_TASK OBJECTIVE_.
Restate each record exactly as it was written.

_INFORMATION SHOWN_.
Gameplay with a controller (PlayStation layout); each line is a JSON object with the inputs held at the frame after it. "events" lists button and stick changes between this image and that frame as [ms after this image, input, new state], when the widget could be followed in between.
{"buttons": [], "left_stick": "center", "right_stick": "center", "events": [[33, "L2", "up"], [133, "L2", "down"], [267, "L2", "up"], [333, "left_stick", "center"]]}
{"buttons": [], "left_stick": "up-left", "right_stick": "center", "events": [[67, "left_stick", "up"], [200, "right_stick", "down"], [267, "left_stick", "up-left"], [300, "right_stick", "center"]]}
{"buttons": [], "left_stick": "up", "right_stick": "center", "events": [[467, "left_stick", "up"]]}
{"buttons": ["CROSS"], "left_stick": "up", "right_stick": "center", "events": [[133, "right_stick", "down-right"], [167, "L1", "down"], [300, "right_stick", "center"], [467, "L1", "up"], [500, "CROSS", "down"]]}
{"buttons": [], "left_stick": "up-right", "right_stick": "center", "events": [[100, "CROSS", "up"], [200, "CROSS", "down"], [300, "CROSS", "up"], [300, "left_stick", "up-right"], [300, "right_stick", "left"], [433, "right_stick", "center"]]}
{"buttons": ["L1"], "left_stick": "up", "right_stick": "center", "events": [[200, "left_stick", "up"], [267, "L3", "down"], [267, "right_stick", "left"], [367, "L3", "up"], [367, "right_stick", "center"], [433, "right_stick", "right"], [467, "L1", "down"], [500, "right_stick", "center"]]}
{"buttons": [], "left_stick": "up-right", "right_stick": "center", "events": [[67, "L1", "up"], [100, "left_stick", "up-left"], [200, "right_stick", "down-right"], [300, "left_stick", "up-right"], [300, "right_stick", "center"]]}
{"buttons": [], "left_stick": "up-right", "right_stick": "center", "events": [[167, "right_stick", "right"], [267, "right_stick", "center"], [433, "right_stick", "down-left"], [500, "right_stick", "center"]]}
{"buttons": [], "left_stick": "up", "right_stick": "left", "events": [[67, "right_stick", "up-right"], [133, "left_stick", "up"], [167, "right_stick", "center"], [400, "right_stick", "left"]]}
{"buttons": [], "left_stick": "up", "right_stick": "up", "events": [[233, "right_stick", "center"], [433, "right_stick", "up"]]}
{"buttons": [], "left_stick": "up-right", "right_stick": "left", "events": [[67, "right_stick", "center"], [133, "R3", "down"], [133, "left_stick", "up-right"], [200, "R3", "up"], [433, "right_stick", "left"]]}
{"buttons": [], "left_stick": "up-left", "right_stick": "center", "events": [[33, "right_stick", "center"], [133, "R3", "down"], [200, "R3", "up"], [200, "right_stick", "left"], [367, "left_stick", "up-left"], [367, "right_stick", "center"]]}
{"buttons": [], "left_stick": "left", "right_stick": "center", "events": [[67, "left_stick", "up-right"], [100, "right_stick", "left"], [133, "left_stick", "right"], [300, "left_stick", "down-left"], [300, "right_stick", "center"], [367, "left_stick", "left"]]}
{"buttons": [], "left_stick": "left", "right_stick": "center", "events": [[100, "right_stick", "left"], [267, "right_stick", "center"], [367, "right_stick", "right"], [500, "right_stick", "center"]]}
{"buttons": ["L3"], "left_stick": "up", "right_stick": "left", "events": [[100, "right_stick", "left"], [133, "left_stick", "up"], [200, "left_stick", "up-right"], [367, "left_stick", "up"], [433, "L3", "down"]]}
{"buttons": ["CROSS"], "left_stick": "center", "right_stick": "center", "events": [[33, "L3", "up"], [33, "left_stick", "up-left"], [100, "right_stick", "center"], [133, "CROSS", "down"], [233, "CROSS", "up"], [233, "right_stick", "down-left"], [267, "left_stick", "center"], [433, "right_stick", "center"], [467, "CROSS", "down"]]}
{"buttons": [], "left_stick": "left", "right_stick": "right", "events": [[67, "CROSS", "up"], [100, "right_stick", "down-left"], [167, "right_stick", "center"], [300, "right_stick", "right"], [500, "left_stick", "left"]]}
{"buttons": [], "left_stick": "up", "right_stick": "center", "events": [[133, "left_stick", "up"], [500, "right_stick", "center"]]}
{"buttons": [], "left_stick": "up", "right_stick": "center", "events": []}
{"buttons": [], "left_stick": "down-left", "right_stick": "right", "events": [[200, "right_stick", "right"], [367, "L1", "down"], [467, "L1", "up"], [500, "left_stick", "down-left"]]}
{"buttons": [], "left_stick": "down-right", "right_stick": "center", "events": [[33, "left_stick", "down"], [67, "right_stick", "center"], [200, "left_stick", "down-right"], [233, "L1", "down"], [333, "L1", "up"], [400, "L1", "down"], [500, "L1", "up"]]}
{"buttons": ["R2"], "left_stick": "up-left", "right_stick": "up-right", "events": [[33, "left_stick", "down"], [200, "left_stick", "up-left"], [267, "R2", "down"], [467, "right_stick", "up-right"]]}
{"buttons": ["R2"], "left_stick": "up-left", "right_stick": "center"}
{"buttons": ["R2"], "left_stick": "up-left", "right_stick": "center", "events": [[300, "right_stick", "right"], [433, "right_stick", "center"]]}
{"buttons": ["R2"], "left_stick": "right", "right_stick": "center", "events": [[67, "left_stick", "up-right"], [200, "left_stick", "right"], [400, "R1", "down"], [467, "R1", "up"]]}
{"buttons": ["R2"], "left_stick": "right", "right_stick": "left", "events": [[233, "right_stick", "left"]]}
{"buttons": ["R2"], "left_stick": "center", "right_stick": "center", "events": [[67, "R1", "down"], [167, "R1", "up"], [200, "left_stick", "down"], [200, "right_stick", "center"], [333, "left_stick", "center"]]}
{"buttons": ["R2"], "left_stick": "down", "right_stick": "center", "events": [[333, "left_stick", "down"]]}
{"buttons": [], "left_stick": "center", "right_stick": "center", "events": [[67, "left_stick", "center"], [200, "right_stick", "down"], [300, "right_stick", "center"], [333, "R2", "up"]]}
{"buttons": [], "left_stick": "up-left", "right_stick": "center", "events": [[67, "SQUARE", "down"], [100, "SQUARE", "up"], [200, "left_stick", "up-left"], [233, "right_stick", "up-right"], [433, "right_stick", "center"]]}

_YOUR RESPONSE_.
Gameplay with a controller (PlayStation layout); each line is a JSON object with the inputs held at the frame after it. "events" lists button and stick changes between this image and that frame as [ms after this image, input, new state], when the widget could be followed in between.
{"buttons": [], "left_stick": "center", "right_stick": "center", "events": [[33, "L2", "up"], [133, "L2", "down"], [267, "L2", "up"], [333, "left_stick", "center"]]}
{"buttons": [], "left_stick": "up-left", "right_stick": "center", "events": [[67, "left_stick", "up"], [200, "right_stick", "down"], [267, "left_stick", "up-left"], [300, "right_stick", "center"]]}
{"buttons": [], "left_stick": "up", "right_stick": "center", "events": [[467, "left_stick", "up"]]}
{"buttons": ["CROSS"], "left_stick": "up", "right_stick": "center", "events": [[133, "right_stick", "down-right"], [167, "L1", "down"], [300, "right_stick", "center"], [467, "L1", "up"], [500, "CROSS", "down"]]}
{"buttons": [], "left_stick": "up-right", "right_stick": "center", "events": [[100, "CROSS", "up"], [200, "CROSS", "down"], [300, "CROSS", "up"], [300, "left_stick", "up-right"], [300, "right_stick", "left"], [433, "right_stick", "center"]]}
{"buttons": ["L1"], "left_stick": "up", "right_stick": "center", "events": [[200, "left_stick", "up"], [267, "L3", "down"], [267, "right_stick", "left"], [367, "L3", "up"], [367, "right_stick", "center"], [433, "right_stick", "right"], [467, "L1", "down"], [500, "right_stick", "center"]]}
{"buttons": [], "left_stick": "up-right", "right_stick": "center", "events": [[67, "L1", "up"], [100, "left_stick", "up-left"], [200, "right_stick", "down-right"], [300, "left_stick", "up-right"], [300, "right_stick", "center"]]}
{"buttons": [], "left_stick": "up-right", "right_stick": "center", "events": [[167, "right_stick", "right"], [267, "right_stick", "center"], [433, "right_stick", "down-left"], [500, "right_stick", "center"]]}
{"buttons": [], "left_stick": "up", "right_stick": "left", "events": [[67, "right_stick", "up-right"], [133, "left_stick", "up"], [167, "right_stick", "center"], [400, "right_stick", "left"]]}
{"buttons": [], "left_stick": "up", "right_stick": "up", "events": [[233, "right_stick", "center"], [433, "right_stick", "up"]]}
{"buttons": [], "left_stick": "up-right", "right_stick": "left", "events": [[67, "right_stick", "center"], [133, "R3", "down"], [133, "left_stick", "up-right"], [200, "R3", "up"], [433, "right_stick", "left"]]}
{"buttons": [], "left_stick": "up-left", "right_stick": "center", "events": [[33, "right_stick", "center"], [133, "R3", "down"], [200, "R3", "up"], [200, "right_stick", "left"], [367, "left_stick", "up-left"], [367, "right_stick", "center"]]}
{"buttons": [], "left_stick": "left", "right_stick": "center", "events": [[67, "left_stick", "up-right"], [100, "right_stick", "left"], [133, "left_stick", "right"], [300, "left_stick", "down-left"], [300, "right_stick", "center"], [367, "left_stick", "left"]]}
{"buttons": [], "left_stick": "left", "right_stick": "center", "events": [[100, "right_stick", "left"], [267, "right_stick", "center"], [367, "right_stick", "right"], [500, "right_stick", "center"]]}
{"buttons": ["L3"], "left_stick": "up", "right_stick": "left", "events": [[100, "right_stick", "left"], [133, "left_stick", "up"], [200, "left_stick", "up-right"], [367, "left_stick", "up"], [433, "L3", "down"]]}
{"buttons": ["CROSS"], "left_stick": "center", "right_stick": "center", "events": [[33, "L3", "up"], [33, "left_stick", "up-left"], [100, "right_stick", "center"], [133, "CROSS", "down"], [233, "CROSS", "up"], [233, "right_stick", "down-left"], [267, "left_stick", "center"], [433, "right_stick", "center"], [467, "CROSS", "down"]]}
{"buttons": [], "left_stick": "left", "right_stick": "right", "events": [[67, "CROSS", "up"], [100, "right_stick", "down-left"], [167, "right_stick", "center"], [300, "right_stick", "right"], [500, "left_stick", "left"]]}
{"buttons": [], "left_stick": "up", "right_stick": "center", "events": [[133, "left_stick", "up"], [500, "right_stick", "center"]]}
{"buttons": [], "left_stick": "up", "right_stick": "center", "events": []}
{"buttons": [], "left_stick": "down-left", "right_stick": "right", "events": [[200, "right_stick", "right"], [367, "L1", "down"], [467, "L1", "up"], [500, "left_stick", "down-left"]]}
{"buttons": [], "left_stick": "down-right", "right_stick": "center", "events": [[33, "left_stick", "down"], [67, "right_stick", "center"], [200, "left_stick", "down-right"], [233, "L1", "down"], [333, "L1", "up"], [400, "L1", "down"], [500, "L1", "up"]]}
{"buttons": ["R2"], "left_stick": "up-left", "right_stick": "up-right", "events": [[33, "left_stick", "down"], [200, "left_stick", "up-left"], [267, "R2", "down"], [467, "right_stick", "up-right"]]}
{"buttons": ["R2"], "left_stick": "up-left", "right_stick": "center"}
{"buttons": ["R2"], "left_stick": "up-left", "right_stick": "center", "events": [[300, "right_stick", "right"], [433, "right_stick", "center"]]}
{"buttons": ["R2"], "left_stick": "right", "right_stick": "center", "events": [[67, "left_stick", "up-right"], [200, "left_stick", "right"], [400, "R1", "down"], [467, "R1", "up"]]}
{"buttons": ["R2"], "left_stick": "right", "right_stick": "left", "events": [[233, "right_stick", "left"]]}
{"buttons": ["R2"], "left_stick": "center", "right_stick": "center", "events": [[67, "R1", "down"], [167, "R1", "up"], [200, "left_stick", "down"], [200, "right_stick", "center"], [333, "left_stick", "center"]]}
{"buttons": ["R2"], "left_stick": "down", "right_stick": "center", "events": [[333, "left_stick", "down"]]}
{"buttons": [], "left_stick": "center", "right_stick": "center", "events": [[67, "left_stick", "center"], [200, "right_stick", "down"], [300, "right_stick", "center"], [333, "R2", "up"]]}
{"buttons": [], "left_stick": "up-left", "right_stick": "center", "events": [[67, "SQUARE", "down"], [100, "SQUARE", "up"], [200, "left_stick", "up-left"], [233, "right_stick", "up-right"], [433, "right_stick", "center"]]}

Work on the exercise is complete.